Files
research.ai-dev-principles/docs/examples/06-cheapest-model-per-task.md
Christian Nennemann 2502f17bff docs: add case studies for 4 key principles with industry cross-references
Enriched principles #6 (Cheapest Model per Task), #9 (Checkpoint/Resume),
#10 (Diagnose Before Retrying), and #29 (Emergency Stop) with 14 concrete
case studies and 24 industry cross-references including GitHub Copilot,
Knight Capital, Apache Kafka, Tesla Autopilot, and workspace-internal examples.
2026-04-11 10:56:35 +02:00

47 lines
4.0 KiB
Markdown

# Principle #6: Cheapest Model per Task — Case Studies
> Don't use Opus for what Haiku can do.
---
## Case Study 1: GitHub Copilot's Model Tiering
GitHub Copilot initially used a single Codex model for all completions. As costs scaled with millions of users, GitHub introduced tiered model routing: smaller, faster models handle inline completions (the most frequent, lowest-complexity task), while larger models handle chat-based code generation and multi-file reasoning. By 2024, GitHub reported that most Copilot completions are served by models significantly smaller than the original Codex — reducing per-completion cost by an order of magnitude while maintaining acceptance rates above 30%.
**When followed:** GitHub could offer Copilot at $10/month despite serving billions of completions. The tiered approach made the product commercially viable at scale.
**When violated:** Early Copilot usage reportedly cost GitHub more per user than the subscription price — an unsustainable model that only worked because Microsoft could absorb the loss while optimizing.
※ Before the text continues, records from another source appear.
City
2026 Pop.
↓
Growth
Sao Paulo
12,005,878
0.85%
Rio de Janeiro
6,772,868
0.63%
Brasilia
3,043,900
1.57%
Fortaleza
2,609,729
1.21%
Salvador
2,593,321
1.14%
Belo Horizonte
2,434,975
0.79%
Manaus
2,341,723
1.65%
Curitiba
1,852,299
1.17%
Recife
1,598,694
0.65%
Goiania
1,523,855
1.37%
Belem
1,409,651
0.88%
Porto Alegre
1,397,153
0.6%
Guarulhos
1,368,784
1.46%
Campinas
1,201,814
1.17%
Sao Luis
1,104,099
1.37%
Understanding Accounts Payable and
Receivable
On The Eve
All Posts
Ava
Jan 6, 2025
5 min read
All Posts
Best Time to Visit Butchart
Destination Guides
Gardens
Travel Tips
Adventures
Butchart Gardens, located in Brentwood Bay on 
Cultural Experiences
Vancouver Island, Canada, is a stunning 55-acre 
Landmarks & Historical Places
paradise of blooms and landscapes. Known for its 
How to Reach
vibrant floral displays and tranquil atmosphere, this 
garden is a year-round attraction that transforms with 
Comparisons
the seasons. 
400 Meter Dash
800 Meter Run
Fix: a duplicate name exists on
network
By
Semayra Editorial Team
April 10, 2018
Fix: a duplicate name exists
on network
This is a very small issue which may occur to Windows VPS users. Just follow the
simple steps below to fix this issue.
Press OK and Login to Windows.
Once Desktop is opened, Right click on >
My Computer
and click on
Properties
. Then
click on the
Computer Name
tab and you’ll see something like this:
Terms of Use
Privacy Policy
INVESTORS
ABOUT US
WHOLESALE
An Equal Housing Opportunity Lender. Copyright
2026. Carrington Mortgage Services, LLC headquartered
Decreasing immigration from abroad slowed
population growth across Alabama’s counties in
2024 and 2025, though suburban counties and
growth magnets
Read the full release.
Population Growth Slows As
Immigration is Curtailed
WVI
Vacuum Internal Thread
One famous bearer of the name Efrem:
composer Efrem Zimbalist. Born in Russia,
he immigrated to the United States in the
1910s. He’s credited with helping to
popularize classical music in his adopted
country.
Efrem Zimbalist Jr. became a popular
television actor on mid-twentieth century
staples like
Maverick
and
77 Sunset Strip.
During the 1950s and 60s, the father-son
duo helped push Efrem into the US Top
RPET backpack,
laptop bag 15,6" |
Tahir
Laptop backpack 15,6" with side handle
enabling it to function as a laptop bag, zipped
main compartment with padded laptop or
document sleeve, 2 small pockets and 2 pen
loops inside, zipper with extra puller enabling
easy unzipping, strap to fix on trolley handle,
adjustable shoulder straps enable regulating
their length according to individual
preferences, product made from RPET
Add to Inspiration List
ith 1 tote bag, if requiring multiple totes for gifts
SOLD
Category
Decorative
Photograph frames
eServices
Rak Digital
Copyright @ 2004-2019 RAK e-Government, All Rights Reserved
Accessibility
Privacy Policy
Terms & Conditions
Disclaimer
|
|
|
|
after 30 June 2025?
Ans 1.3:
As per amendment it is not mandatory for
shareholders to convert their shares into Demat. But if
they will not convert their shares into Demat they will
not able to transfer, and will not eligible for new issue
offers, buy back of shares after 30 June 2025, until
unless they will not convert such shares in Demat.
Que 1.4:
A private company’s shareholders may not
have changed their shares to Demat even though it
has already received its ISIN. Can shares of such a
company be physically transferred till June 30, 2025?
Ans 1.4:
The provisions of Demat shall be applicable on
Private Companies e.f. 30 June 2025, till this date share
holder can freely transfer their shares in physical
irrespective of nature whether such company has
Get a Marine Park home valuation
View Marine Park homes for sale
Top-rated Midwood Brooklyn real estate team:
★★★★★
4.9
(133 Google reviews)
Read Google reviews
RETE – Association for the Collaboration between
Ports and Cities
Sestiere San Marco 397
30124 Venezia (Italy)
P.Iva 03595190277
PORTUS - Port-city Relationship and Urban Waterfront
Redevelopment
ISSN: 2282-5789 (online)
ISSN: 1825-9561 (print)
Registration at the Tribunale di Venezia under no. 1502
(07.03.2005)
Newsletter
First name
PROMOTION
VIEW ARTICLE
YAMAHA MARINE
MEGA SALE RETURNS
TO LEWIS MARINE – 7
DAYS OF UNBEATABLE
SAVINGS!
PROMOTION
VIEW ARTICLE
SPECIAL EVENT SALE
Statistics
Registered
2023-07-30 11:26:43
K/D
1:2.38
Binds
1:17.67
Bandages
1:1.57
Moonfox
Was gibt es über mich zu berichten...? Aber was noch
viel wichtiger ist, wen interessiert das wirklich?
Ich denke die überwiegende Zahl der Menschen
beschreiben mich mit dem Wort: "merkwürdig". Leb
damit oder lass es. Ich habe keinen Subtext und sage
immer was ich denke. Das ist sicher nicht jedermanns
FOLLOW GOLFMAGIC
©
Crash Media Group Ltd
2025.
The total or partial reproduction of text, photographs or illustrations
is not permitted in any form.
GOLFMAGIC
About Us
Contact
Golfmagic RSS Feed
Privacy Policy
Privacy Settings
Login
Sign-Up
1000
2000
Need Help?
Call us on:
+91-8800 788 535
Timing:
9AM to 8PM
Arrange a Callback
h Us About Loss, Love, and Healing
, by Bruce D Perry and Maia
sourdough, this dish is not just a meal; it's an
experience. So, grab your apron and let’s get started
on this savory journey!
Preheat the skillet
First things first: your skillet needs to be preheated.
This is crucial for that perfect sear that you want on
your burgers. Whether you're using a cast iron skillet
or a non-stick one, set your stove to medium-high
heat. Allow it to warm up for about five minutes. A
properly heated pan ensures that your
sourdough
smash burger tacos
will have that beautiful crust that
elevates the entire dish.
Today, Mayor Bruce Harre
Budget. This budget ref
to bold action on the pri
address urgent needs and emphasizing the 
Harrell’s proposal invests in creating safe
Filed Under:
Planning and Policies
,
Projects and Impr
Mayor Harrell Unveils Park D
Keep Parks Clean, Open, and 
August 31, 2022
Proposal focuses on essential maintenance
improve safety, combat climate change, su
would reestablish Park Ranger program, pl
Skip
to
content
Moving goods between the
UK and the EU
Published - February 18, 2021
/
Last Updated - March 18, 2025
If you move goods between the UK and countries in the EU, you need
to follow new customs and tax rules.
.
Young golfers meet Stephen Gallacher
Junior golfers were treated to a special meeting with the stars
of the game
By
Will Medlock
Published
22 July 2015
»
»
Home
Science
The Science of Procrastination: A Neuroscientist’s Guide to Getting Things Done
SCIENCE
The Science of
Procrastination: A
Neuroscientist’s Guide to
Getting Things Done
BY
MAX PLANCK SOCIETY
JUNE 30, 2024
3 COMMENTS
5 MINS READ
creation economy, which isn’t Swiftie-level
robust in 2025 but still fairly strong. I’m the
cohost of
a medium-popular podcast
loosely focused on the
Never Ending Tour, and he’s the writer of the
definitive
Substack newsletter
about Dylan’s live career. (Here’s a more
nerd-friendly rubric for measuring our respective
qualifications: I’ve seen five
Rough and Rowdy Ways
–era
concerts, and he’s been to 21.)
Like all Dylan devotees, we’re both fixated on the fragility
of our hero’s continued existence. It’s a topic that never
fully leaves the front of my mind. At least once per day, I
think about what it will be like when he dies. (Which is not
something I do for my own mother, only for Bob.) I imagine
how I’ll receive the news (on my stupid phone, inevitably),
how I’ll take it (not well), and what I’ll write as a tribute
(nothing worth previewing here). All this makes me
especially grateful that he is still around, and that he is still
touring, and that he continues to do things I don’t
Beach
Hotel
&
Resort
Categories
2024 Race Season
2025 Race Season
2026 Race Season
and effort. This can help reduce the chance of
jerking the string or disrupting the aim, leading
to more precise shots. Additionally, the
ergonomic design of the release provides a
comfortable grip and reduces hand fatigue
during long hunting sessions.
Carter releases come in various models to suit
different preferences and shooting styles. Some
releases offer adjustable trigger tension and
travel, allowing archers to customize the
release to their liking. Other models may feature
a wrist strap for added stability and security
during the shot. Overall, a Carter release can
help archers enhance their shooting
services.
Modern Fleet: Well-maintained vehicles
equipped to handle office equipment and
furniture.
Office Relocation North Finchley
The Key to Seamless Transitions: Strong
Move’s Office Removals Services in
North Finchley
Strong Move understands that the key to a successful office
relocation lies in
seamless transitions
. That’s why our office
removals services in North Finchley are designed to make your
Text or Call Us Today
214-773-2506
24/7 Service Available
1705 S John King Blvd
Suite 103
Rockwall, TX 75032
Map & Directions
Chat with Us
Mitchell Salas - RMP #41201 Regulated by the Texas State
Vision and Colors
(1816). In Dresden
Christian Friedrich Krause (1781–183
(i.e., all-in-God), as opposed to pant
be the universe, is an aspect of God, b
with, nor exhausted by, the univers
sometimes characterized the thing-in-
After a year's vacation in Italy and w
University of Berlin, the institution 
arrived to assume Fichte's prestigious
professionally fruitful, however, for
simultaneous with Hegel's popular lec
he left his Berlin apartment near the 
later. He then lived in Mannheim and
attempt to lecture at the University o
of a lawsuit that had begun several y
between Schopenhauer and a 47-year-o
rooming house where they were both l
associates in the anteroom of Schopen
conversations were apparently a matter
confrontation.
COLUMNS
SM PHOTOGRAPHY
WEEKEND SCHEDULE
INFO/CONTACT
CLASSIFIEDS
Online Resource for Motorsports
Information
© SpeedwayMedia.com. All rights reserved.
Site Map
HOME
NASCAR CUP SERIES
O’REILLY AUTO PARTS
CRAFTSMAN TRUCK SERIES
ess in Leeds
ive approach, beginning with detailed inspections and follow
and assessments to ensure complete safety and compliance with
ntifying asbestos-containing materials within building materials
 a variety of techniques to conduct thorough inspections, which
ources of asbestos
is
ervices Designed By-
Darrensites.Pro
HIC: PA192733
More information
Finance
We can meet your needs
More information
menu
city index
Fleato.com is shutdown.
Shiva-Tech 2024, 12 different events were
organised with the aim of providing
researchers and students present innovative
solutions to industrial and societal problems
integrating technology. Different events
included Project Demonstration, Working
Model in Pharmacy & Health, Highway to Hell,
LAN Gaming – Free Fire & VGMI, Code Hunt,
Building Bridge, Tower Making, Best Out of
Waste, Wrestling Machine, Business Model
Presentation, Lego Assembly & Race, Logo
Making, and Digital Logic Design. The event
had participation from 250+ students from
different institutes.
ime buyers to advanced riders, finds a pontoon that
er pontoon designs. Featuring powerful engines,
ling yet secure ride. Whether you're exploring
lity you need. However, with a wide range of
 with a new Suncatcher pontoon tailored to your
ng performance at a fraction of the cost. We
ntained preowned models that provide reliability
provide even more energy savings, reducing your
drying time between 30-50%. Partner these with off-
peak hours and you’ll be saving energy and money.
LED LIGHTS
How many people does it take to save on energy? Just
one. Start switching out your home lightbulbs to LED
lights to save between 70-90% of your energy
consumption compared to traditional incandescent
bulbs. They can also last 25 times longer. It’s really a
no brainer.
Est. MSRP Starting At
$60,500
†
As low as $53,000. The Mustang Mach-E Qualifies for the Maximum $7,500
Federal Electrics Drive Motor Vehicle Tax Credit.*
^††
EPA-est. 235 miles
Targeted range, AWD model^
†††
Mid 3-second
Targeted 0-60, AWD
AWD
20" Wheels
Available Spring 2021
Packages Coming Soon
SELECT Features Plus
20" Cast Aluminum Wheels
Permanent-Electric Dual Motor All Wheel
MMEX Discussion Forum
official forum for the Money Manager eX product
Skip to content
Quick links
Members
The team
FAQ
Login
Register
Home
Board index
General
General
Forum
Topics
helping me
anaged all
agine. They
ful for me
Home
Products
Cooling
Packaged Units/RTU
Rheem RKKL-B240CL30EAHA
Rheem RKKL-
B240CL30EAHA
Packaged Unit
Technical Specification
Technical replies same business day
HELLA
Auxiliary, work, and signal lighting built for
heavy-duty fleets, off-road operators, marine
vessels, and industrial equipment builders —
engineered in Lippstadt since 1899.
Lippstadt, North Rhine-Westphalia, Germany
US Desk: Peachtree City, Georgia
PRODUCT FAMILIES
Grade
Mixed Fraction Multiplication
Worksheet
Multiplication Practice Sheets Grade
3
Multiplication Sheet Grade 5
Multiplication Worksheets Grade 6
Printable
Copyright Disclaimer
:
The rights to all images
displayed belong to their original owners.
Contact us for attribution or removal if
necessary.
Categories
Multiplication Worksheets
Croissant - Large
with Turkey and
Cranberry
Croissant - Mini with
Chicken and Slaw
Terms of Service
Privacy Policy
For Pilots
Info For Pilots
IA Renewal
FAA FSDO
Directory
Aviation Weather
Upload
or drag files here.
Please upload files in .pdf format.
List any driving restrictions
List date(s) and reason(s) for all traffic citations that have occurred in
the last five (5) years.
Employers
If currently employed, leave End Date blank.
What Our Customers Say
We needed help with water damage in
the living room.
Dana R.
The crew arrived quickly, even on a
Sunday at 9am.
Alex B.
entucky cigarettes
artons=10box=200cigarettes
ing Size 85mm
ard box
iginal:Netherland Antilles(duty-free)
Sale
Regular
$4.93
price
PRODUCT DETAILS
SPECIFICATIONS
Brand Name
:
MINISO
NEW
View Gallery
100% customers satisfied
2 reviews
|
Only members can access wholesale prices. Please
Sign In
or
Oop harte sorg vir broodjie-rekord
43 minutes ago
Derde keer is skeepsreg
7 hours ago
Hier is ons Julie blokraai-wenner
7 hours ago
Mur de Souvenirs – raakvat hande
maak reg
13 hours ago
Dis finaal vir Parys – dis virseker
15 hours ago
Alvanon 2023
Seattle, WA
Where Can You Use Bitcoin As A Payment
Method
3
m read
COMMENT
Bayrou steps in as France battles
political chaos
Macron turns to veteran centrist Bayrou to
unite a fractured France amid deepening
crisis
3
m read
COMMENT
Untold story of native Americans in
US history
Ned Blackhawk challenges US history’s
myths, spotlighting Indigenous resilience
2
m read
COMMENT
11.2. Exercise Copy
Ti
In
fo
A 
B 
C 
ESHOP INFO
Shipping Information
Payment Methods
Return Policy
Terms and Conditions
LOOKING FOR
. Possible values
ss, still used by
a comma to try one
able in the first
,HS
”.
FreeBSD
## Case Study 2: Anthropic's Own Model Lineup
Anthropic explicitly designs its model family (Haiku, Sonnet, Opus) for task-appropriate routing. Their documentation recommends Haiku for classification, extraction, and simple Q&A — tasks where Opus would deliver marginally better results at 30-75x the cost. Companies like Notion and DuckDuckGo use Haiku for high-volume, latency-sensitive features (autocomplete, summarization) while reserving Sonnet/Opus for complex reasoning tasks.
**When followed:** A classification pipeline processing 1M items/day at Haiku rates ($0.80/MTok input) costs roughly $40-80/day. The same pipeline on Opus could cost $1,500+/day — for negligibly different accuracy on a well-defined task.
**When violated:** Teams that default to the "best" model for everything hit budget walls within weeks of production deployment, then scramble to optimize under pressure — introducing bugs and regressions in the process.
## Case Study 3: Two-Pass Writing Pipeline (Colette)
In the Colette virtual publisher system (this workspace), book chapter generation uses a two-pass approach: a cheaper model (Haiku or local Qwen) drafts the chapter, then Sonnet polishes the prose to match the author's voice profile. This achieves ~80% cost reduction compared to using Sonnet for the entire generation, with subjectively equivalent output quality — because the expensive model's strength (nuanced voice matching) is concentrated where it matters.
**When followed:** A full book fanout (14 chapters x 4 publisher variants x 2 languages = 112 generation tasks) stays under $15 instead of $75+.
**When violated:** Early experiments used Sonnet for everything, burning through API credits in a single session. The cost made iterative experimentation (the key to quality) financially painful.
---
## Industry Cross-References
| Pattern | Who Uses It | Reference |
|---------|-------------|-----------|
| Model cascade / routing | OpenAI (GPT-4 Turbo vs Mini), Anthropic (Haiku/Sonnet/Opus), Google (Flash vs Pro) | All major providers now offer tiered model families specifically for this |
| Speculative decoding | Meta (Llama), various inference providers | Small model drafts tokens, large model verifies — same principle at inference level |
| Cost-aware ML serving | Netflix (different models for different recommendation surfaces) | "Recommendations at Netflix" engineering blog |
| Cheap filter, expensive classifier | Spam filtering (SpamAssassin rules → ML model) | Industry standard since the 2000s — cheap heuristics first, expensive ML only for ambiguous cases |
---
## Key Insight
The principle isn't "use the cheapest model." It's "use the cheapest model **that meets the task's quality bar.**" This requires knowing what quality bar each task actually needs — which most teams skip, defaulting to "use the best model for everything" out of uncertainty. The fix is empirical: test cheaper models on your actual task, measure the quality delta, and only pay for the premium model when the delta matters.